We couldn't uninstall or disable vmtoolsd without losing other features of VMware tools, but closer inspection of the VMware tools source revealed that:

  • The information from stat(2) is only used to decide if the file system is mounted on a "disk device" as part of determining if VMware supports some fancy features for that file system, but since ZFS is not supported the check fails later anyway.
  • Due to ifdefs the results of the stat(2) operation are actually ignored on Solaris-based operating systems.

Since we were pretty confident these stat(2) calls were unnecessary on our system Adam suggested we try to trick vmtoolsd into thinking there were no mounted file systems, and so we created this abomination:

/* subvert-vmtoolsd.d */

#pragma D option destructive

syscall::open:entry
/execname == "vmtoolsd" && copyinstr(arg0) == "/etc/mnttab"/
{
    this->f = "/dev/null";
    copyout(this->f, arg0, strlen(this->f) + 1);
}

Unlike the umount.d script this one is definitely not safe for production. This script intercepts all open(2) calls made by vmtoolsd.
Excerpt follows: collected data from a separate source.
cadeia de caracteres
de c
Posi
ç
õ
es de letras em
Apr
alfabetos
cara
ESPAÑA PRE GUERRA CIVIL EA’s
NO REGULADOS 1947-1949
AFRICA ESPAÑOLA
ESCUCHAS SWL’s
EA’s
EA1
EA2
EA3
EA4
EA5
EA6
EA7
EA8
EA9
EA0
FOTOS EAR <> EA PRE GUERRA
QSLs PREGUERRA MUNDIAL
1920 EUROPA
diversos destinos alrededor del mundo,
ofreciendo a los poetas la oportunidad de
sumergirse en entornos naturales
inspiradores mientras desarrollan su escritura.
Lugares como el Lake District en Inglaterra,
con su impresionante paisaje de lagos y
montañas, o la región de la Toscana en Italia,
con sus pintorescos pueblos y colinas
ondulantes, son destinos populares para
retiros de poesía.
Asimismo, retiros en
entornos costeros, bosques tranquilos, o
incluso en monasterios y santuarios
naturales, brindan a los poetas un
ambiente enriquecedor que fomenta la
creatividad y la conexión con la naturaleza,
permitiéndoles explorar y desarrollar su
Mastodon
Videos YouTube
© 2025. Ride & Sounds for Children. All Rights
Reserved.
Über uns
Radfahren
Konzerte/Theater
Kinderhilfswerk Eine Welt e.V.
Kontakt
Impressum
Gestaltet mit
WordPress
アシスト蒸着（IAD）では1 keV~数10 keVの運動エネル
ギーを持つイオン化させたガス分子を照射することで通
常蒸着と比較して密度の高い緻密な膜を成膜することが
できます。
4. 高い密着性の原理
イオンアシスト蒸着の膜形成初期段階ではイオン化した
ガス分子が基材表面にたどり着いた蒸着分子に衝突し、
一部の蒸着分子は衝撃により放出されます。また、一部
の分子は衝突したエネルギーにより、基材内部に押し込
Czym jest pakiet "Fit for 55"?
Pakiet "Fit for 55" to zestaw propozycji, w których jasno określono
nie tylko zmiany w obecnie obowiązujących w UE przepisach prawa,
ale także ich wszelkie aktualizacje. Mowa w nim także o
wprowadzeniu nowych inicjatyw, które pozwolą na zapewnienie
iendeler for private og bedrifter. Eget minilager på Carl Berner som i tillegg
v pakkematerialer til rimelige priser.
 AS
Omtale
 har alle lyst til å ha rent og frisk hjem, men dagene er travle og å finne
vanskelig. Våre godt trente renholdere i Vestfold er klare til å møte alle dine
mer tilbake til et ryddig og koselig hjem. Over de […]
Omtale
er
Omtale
If the file being opened is "/etc/mnttab" DTrace will overwrite the file name in vmtoolsd's memory with "/dev/null" so it ends up opening what appears to be an empty file. Note that the fact that /dev/null is fewer characters than /etc/mnttab is important here, if it were longer it might not fit into the buffer vmtoolsd has allocated to hold the string it is passing to open(2). Clearly this is a sub-optimal solution, but it seems to be working for now. To confirm we checked the output of: dtrace -n "syscall::stat:entry/execname == "vmtoolsd"/ { print("%s", copyinstr(arg0); }" Which no longer shows our file system mount points. It looks like the latest development snapshots of open-vm-tools don't have this problem, so this will keep our unit tests happy until those changes get pulled into the official VMware tools, or we get around to building the development snapshot ourselves.